In our opinion the occurrence of bony defect in such a location as the clivus would likely need to involve other contributing factors. Macdonald et al[3] and Alli et al[2] demonstrated transclival CSF fistulas secondary to EP, and Feng et al[4] demonstrated a transclival CSF fistula secondary to a small intradural chordoma. EP is a benign notochordal remnant that may be found in 0.5 to 2% of autopsies and is typically seen dorsal to the clivus or sacrum.[18] It varies in size from a few millimeters to 2 cm. Radiologically, EP typically appears as a mass attached to the clivus by a stalk, and it appears hypointense on T1-weighted images, hyperintense on T2-weighted images, and does not enhance with gadolinium.[5]
[18]
[19]
If not for a congenital defect, it is difficult to imagine why the thick clivus would contain a well-rounded defect. It may be postulated that the development of the hole in the clivus was due to the combined effect of the EP acting as a pressure point, and the mechanisms described by Kaufman,[17] such as the beating of the basilar artery. In the case of our patient, the basilar artery was visible right underneath the dural defect and in the arachnoid plane.

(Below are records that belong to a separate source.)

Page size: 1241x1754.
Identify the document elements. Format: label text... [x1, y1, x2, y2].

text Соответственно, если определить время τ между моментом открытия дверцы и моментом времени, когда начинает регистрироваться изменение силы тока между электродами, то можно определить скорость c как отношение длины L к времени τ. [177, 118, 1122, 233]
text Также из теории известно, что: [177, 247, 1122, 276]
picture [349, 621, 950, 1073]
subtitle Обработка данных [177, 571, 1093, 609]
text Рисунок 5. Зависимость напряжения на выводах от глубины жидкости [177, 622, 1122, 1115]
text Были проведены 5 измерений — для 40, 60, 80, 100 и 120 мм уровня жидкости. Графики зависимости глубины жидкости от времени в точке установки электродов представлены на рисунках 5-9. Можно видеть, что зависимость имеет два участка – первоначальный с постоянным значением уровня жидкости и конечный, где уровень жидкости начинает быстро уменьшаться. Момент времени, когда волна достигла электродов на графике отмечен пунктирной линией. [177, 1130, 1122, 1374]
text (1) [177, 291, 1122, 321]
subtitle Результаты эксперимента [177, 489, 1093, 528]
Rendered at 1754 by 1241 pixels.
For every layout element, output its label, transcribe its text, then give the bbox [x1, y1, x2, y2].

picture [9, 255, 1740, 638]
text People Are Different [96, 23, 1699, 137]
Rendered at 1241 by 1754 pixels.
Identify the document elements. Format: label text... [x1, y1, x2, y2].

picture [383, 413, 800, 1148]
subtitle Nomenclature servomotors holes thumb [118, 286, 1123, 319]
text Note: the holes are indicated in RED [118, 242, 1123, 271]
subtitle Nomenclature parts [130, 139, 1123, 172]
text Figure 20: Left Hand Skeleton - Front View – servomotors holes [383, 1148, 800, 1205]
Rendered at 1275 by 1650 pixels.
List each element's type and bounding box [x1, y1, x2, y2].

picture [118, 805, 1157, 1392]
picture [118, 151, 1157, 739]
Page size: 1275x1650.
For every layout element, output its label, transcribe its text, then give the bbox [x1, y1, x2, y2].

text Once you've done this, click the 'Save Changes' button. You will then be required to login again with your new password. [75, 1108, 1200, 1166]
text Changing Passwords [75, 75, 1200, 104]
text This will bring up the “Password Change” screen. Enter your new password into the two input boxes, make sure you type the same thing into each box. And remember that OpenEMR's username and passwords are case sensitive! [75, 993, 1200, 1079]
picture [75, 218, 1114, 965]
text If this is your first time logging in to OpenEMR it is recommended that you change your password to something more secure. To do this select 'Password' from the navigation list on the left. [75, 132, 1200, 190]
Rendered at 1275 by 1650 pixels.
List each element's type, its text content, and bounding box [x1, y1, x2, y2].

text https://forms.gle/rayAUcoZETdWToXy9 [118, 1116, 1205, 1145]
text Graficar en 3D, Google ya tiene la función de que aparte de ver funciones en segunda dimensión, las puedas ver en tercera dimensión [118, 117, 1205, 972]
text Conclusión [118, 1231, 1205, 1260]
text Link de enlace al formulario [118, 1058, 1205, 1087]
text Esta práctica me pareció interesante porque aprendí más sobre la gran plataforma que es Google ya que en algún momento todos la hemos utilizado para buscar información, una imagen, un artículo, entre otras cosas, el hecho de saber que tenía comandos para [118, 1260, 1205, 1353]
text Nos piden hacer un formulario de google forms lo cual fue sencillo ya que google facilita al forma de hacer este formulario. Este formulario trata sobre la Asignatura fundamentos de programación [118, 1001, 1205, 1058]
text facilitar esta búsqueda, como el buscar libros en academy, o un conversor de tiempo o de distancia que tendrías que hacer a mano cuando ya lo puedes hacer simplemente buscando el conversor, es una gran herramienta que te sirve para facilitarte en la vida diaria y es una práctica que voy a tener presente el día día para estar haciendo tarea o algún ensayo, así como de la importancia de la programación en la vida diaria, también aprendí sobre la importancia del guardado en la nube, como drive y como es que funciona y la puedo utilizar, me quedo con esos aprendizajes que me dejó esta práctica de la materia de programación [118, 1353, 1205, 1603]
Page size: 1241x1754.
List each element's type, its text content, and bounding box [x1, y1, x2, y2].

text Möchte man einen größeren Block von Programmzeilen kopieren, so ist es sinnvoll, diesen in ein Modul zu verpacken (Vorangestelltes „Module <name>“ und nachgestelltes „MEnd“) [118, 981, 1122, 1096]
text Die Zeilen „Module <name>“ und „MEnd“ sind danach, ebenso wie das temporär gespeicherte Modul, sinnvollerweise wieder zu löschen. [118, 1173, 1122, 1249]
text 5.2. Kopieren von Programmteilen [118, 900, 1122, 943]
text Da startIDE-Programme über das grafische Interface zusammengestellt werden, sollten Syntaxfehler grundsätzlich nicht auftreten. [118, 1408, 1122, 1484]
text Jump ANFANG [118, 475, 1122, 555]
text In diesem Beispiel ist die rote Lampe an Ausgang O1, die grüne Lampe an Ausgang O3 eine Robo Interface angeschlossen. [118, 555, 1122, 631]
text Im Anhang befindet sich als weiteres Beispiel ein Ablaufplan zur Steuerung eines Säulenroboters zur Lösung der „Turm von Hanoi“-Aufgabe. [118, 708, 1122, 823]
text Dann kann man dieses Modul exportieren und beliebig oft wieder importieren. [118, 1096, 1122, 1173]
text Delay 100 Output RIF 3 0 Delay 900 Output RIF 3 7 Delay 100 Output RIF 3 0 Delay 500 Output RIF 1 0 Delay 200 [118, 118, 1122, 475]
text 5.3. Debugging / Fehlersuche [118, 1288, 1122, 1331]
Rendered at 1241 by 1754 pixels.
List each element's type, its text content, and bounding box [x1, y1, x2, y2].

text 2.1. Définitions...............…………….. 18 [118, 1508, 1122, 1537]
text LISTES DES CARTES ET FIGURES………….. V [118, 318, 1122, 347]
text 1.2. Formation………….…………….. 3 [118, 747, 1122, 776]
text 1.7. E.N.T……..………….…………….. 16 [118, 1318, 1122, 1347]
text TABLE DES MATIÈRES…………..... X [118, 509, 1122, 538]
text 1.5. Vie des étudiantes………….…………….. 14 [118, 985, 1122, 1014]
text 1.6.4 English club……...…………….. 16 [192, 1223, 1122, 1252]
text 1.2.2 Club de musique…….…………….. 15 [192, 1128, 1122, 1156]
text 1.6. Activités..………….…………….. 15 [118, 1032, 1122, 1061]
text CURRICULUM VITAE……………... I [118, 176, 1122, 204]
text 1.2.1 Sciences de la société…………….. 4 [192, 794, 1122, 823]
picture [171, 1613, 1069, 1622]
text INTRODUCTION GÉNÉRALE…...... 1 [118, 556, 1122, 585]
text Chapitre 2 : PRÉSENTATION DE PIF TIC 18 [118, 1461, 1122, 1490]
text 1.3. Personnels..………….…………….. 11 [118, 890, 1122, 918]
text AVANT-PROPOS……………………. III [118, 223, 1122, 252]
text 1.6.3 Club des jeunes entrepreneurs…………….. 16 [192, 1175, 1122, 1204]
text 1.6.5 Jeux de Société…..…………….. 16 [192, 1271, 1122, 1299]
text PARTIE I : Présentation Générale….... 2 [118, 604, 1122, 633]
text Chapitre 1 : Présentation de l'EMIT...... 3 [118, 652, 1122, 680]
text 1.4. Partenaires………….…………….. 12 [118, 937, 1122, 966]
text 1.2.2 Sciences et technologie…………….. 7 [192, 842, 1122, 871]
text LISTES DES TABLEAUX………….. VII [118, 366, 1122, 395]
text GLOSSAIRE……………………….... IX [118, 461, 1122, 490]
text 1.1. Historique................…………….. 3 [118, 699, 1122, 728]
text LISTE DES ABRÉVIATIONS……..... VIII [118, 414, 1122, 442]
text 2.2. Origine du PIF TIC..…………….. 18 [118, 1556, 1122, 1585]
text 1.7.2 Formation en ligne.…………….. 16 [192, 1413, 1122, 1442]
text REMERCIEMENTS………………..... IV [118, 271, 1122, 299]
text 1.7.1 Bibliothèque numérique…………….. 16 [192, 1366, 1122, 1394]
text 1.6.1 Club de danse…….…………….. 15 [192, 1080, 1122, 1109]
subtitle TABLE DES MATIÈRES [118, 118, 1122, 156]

It may also have been possible that the presumed EP remained, blocking the clival defect, while pulsations of the basilar artery upon it also caused dural erosion, which then allowed for arachnoid membrane and CSF to herniate through slowly over time to create the pseudomeningocele. As dystrophic calcification and fragments of bone were apparent on pathology, the pseudomeningocele was likely a source of chronic irritation and the cause of the patient's meningitis. The only other report of a transclival pseudomeningocele was also shown to have the basilar artery pulsating right behind the defect.[1]
Conclusions
To our knowledge, this is the first reported case of a transclival pseudomeningocele presenting radiological findings of an EP. This report calls onto increasing the awareness of the possibility of the presence of EP when observing transclival protrusions with spontaneous CSF leaks and/or meningitis, to gain more evidence of the correlation of the congenital defect with such symptomatic findings. Finally, endoscopic transsphenoidal repair is a valid surgical approach for treatment of this condition and its associated symptoms.